In the keynote, AWS Proton sounded like something I should be interested in – a “fully-managed application deployment service for container and serverless applications”. I thought I was going to get a slick replacement to the clunky CodeBuild suite, which I’m really not a fan of, and maybe a rethink of the AWS Serverless Application Repository. Unfortunately, taking a look at the sample apps, it’s definitely not something I’m interested in. I saw a CodeBuild template, embedded in a CloudFormation template, embedded in a Jiinja template. The “serverless app” was some Lambda functions and a DynamoDB table, but importantly… wasn’t a Serverless Framework or SAM app. AWS Proton looks like a recipe for wasted days to me, so I’ll be skipping that.

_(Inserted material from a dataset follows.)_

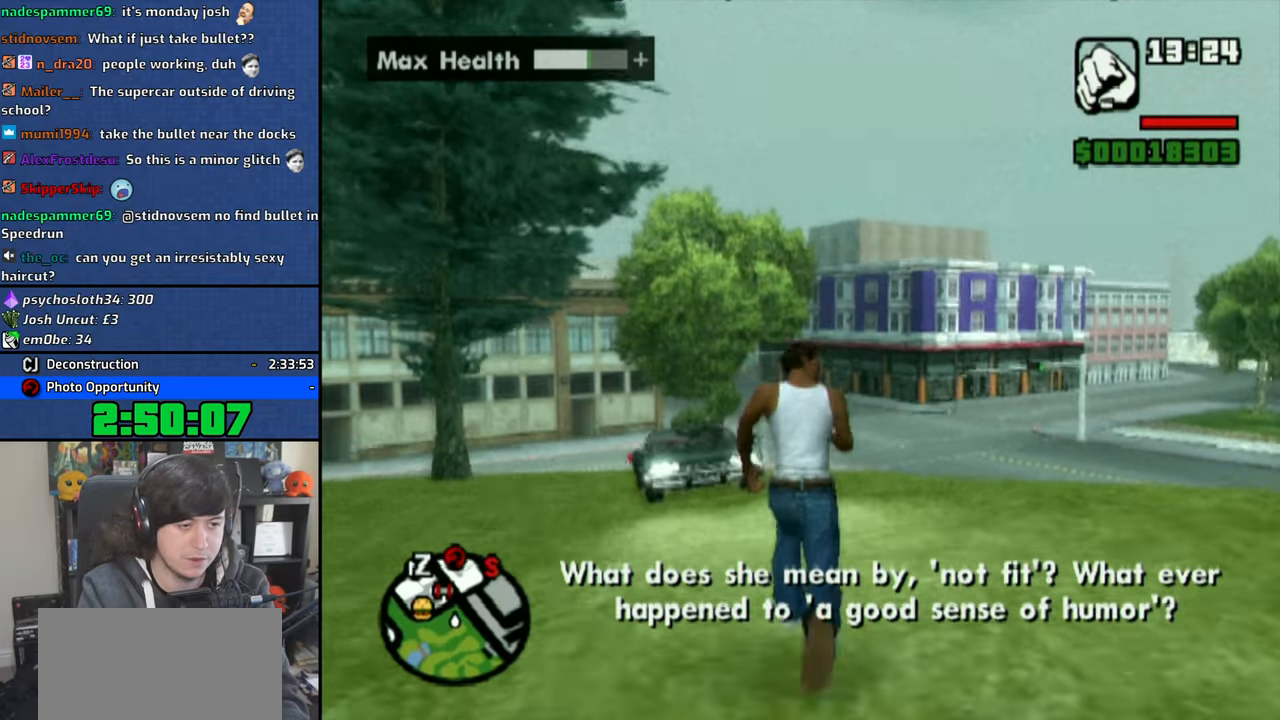
{"dt_ms": 500, "buttons": [], "left_stick": "up", "right_stick": "center", "button_events": [[16, "CROSS", "down"], [116, "CROSS", "up"], [183, "CROSS", "down"], [283, "CROSS", "up"], [333, "CROSS", "down"], [450, "CROSS", "up"]]}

Andy Jassey said he wasn’t going to talk about much machine learning stuff, then proceeded to list a number of interesting launches in the space. AWS Glue Elastic Views sounds useful to me, a way of maintaining an aggregated view across data sources, while SageMaker Data Wrangler and SageMaker Feature Store sound like they might help deal with some of the workflow hassle around getting data into the right shape for machine learning training. I haven’t looked at it yet, but if you can collate your organisation’s data together with AWS Glue Elastic View, then extract useful attributes from that data to convert them into encoded “features” (e.g. by normalising values between 0 and 1, using various encoding categories (1 hot, frequency encoding) with SageMaker Data Wrangler, then allow the specific features to be stored in SageMaker Feature Store, where they can be exported into datasets used to automatically retrain models on changes, well, that sounds like a potentially great workflow.
I watched a few talks during week 1, but the key highlights were the launches for me.
My pick of the week for this week is “I didn’t know SAM could do that!”. I’m a heavy user of Serverless Framework, but I keep an eye on SAM to see how it’s coming along. I’m genuinely interested in what Ajar Nair (the product manager of AWS Lambda) will have to say in his talk “AWS re:Invent | Building revolutionary serverless applications”, who knows, maybe there will be even more launches…
Right, that’s enough for this week; it’s time to find out how you make a piña colada at home.